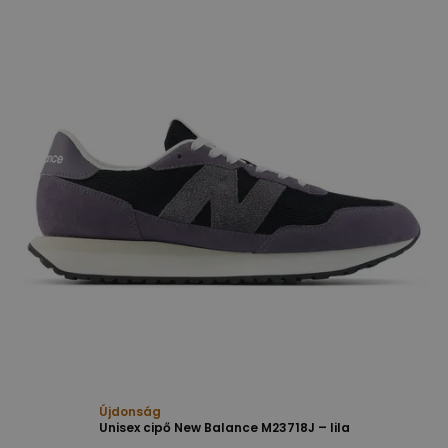
Újdonság
Unisex cipő New Balance M23718J – lila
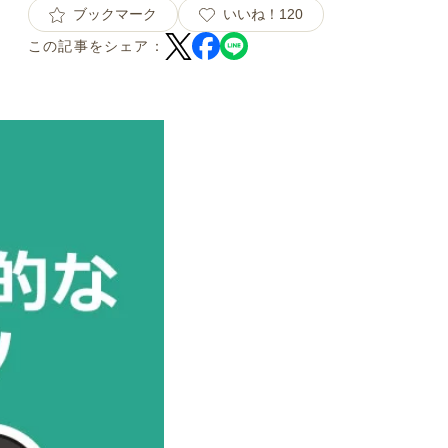
ブックマーク
いいね！
120
この記事をシェア：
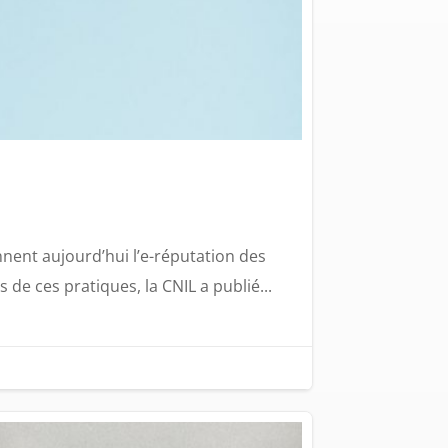
nnent aujourd’hui l’e-réputation des
e ces pratiques, la CNIL a publié...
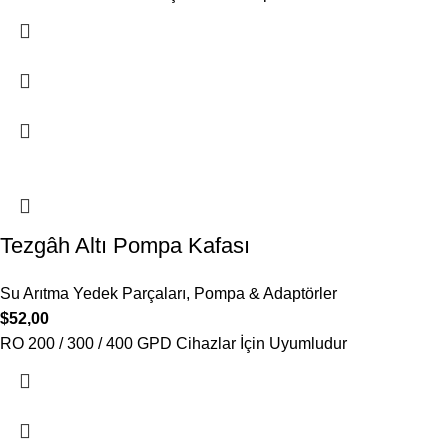
Tezgâh Altı Pompa Kafası
Su Arıtma Yedek Parçaları
,
Pompa & Adaptörler
$
52,00
RO 200 / 300 / 400 GPD Cihazlar İçin Uyumludur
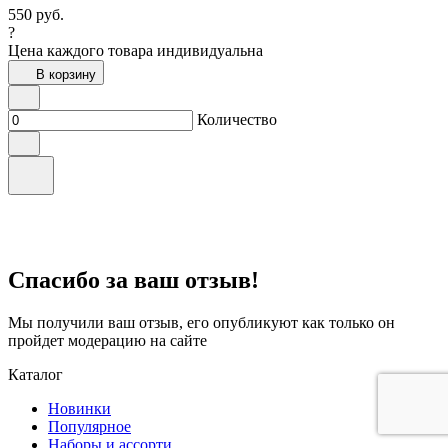
550
руб.
?
Цена каждого товара индивидуальна
В корзину
Количество
Спасибо за ваш отзыв!
Мы получили ваш отзыв, его опубликуют как только он
пройдет модерацию на сайте
Каталог
Новинки
Популярное
Наборы и ассорти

### REQUIREMENT
From the line containing "Мы получили ваш" to the final line of the entries, print every line exactly and nothing else.

### ANSWER SPACE
Мы получили ваш отзыв, его опубликуют как только он
пройдет модерацию на сайте
Каталог
Новинки
Популярное
Наборы и ассорти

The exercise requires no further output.